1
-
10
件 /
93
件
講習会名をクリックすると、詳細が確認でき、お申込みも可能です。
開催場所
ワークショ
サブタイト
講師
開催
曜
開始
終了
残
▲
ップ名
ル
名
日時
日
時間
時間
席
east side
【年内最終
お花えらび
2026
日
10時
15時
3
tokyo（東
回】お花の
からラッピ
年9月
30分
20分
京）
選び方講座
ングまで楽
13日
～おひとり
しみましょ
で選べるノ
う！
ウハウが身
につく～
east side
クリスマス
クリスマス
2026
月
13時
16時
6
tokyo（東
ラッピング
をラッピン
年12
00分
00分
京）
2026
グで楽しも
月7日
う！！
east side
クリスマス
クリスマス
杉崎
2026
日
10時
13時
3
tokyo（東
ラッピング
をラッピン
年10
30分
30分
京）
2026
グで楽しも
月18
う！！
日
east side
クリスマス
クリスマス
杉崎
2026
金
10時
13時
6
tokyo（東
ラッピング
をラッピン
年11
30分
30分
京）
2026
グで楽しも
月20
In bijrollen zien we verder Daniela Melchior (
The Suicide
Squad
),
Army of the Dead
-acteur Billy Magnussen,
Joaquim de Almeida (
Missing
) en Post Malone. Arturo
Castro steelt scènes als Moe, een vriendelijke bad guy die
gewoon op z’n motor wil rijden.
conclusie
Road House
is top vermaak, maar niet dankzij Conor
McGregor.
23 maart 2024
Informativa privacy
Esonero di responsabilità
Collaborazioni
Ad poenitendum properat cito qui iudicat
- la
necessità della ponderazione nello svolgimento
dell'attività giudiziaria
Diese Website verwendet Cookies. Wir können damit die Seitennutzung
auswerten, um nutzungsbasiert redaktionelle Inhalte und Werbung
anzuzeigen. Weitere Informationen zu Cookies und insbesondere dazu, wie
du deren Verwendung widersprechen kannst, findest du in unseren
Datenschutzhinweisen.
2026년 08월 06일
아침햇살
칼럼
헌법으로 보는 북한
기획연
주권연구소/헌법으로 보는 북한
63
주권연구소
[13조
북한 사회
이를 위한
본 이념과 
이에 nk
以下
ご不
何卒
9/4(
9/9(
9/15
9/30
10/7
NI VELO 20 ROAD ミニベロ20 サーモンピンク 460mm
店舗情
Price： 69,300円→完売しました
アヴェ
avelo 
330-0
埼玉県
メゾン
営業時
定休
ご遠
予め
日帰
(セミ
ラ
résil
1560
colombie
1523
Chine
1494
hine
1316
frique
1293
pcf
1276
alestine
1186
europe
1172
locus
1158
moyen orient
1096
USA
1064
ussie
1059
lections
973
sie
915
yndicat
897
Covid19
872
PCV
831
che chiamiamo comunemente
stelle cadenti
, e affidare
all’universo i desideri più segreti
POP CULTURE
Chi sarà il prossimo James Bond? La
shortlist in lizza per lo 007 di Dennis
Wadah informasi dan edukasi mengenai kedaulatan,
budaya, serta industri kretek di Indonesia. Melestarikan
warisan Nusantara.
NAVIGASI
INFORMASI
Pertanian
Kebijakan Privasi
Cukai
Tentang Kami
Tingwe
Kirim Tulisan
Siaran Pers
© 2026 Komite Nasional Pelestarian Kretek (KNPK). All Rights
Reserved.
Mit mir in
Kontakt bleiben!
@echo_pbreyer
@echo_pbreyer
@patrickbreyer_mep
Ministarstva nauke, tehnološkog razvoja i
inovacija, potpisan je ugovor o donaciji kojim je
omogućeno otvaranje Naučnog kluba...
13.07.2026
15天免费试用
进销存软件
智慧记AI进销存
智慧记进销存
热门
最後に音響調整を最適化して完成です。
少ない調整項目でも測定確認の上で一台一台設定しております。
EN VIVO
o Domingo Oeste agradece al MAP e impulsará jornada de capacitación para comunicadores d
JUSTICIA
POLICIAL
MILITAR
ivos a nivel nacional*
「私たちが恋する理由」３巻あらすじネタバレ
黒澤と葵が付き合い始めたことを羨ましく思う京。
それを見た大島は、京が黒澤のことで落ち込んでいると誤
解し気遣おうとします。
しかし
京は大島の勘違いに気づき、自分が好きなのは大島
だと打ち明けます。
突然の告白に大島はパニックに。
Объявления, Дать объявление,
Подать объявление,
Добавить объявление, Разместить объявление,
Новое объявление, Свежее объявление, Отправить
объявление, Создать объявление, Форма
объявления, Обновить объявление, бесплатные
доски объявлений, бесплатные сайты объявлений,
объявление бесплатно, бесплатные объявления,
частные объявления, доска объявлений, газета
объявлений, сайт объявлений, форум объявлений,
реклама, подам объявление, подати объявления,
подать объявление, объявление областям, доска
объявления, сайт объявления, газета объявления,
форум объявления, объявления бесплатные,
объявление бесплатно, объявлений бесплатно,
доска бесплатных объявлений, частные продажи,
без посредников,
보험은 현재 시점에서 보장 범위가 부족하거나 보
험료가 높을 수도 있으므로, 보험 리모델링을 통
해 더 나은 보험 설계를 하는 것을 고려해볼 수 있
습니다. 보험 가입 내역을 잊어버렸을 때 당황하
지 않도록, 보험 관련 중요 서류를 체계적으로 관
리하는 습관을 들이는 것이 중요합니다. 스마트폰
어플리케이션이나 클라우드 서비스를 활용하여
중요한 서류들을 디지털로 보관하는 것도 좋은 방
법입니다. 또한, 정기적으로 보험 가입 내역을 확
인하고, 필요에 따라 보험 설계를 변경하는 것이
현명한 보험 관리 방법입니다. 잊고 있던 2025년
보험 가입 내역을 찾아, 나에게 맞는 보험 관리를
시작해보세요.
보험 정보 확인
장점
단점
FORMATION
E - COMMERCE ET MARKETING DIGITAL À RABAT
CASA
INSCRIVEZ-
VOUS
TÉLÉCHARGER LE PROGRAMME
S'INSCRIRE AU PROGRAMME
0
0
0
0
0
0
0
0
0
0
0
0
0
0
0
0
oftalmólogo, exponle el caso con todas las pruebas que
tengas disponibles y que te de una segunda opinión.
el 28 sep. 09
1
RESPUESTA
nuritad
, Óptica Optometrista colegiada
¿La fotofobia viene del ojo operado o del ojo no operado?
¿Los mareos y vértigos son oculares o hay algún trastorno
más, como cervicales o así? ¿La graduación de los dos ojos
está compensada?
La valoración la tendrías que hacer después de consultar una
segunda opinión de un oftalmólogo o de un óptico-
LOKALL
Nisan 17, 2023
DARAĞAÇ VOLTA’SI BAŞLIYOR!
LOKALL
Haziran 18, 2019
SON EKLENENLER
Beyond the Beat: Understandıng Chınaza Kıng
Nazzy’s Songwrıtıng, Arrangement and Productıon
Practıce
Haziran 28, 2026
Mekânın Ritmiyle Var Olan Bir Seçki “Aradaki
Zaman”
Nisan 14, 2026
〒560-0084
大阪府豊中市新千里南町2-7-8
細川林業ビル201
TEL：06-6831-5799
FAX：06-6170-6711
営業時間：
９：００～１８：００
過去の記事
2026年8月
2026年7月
+ + + + + + +
WORK INSTRUCTION: Pick out each line above that includes "доска" and show it.

EXPECTED ANSWER:
частные объявления, доска объявлений, газета
подать объявление, объявление областям, доска
доска бесплатных объявлений, частные продажи,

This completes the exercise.